Directions for this task:
Only lines containing the word "могут" belong in the answer; copy each one from the records.

Records from a collection:
□ □ □ □

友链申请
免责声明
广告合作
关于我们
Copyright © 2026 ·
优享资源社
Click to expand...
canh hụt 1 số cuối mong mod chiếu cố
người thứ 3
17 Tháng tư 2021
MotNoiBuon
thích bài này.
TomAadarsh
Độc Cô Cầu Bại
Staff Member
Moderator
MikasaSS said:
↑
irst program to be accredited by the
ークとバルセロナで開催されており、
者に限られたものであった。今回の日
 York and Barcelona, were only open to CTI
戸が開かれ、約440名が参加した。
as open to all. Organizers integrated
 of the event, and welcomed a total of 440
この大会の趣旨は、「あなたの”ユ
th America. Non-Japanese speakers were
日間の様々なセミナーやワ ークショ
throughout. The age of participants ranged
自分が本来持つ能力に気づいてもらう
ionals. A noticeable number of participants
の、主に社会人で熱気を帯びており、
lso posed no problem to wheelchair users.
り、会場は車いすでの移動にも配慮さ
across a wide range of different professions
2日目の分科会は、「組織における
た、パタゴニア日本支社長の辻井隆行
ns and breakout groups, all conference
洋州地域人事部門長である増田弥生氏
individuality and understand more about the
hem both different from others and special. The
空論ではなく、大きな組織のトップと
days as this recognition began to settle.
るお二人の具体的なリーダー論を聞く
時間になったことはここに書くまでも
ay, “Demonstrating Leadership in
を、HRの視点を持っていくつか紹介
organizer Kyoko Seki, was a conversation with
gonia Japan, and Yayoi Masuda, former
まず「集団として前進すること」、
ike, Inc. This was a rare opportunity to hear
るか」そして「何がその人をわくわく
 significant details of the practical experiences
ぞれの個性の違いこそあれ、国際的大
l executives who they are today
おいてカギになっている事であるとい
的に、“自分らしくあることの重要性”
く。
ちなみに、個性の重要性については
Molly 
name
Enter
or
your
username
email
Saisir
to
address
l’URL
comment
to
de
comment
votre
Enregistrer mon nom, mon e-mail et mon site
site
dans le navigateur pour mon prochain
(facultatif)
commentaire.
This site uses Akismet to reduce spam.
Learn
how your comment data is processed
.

□ □ □ □

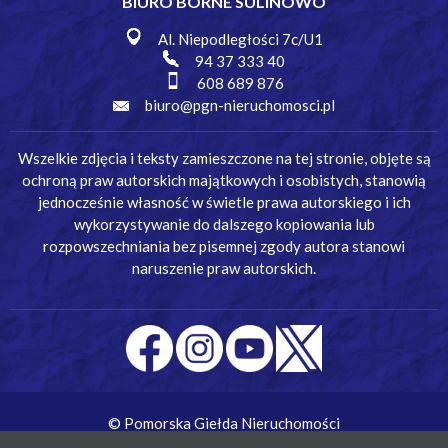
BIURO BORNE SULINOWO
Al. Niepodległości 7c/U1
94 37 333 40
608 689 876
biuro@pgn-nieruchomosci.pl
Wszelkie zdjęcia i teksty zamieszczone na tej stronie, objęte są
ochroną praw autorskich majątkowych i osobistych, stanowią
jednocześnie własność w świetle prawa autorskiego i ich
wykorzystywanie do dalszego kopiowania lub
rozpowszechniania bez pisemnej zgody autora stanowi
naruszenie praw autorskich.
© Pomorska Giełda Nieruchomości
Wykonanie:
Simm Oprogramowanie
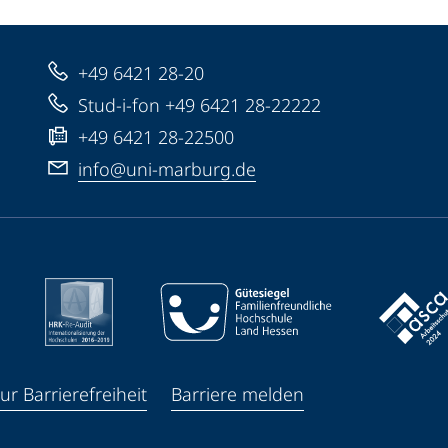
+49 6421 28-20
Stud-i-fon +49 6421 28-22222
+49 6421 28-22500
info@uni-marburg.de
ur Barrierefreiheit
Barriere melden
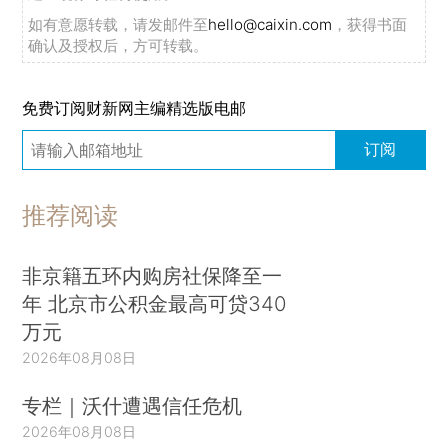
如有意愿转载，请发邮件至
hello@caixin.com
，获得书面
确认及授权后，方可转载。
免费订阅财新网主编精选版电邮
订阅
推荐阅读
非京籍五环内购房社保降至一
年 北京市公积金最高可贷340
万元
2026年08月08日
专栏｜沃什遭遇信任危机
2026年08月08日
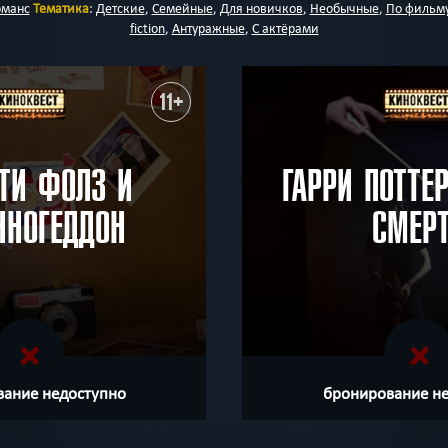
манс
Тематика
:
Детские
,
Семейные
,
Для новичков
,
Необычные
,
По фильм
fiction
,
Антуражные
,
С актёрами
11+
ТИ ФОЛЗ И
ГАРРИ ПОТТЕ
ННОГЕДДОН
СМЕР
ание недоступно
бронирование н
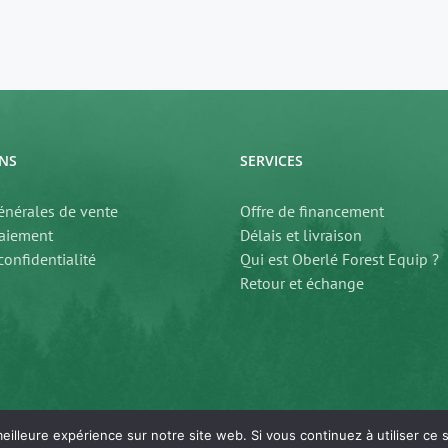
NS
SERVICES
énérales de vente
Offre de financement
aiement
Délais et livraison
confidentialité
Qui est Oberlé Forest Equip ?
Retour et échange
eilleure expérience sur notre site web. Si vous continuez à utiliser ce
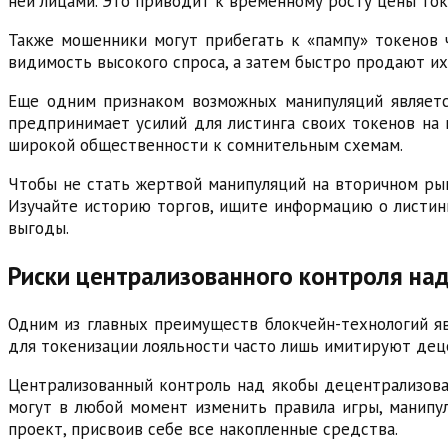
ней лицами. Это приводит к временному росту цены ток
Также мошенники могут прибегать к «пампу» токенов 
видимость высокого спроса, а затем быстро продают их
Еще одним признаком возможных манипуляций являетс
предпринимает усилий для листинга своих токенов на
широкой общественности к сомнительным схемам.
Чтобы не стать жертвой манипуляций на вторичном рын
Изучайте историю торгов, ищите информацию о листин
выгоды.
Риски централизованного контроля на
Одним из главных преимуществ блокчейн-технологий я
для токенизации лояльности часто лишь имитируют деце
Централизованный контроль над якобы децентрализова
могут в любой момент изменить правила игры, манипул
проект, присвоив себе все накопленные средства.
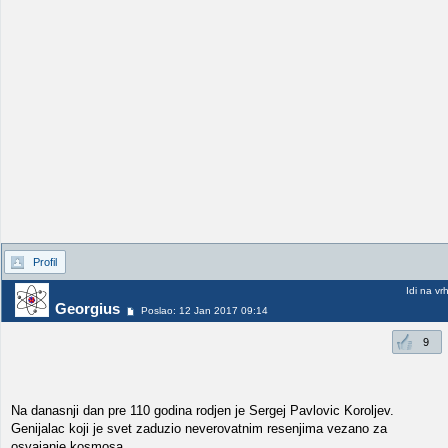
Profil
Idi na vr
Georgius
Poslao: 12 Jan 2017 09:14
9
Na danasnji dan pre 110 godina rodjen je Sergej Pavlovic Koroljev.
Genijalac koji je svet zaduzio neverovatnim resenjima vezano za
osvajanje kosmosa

□ □ □ □

Answer to this task:
Также мошенники могут прибегать к «пампу» токенов 
могут в любой момент изменить правила игры, манипул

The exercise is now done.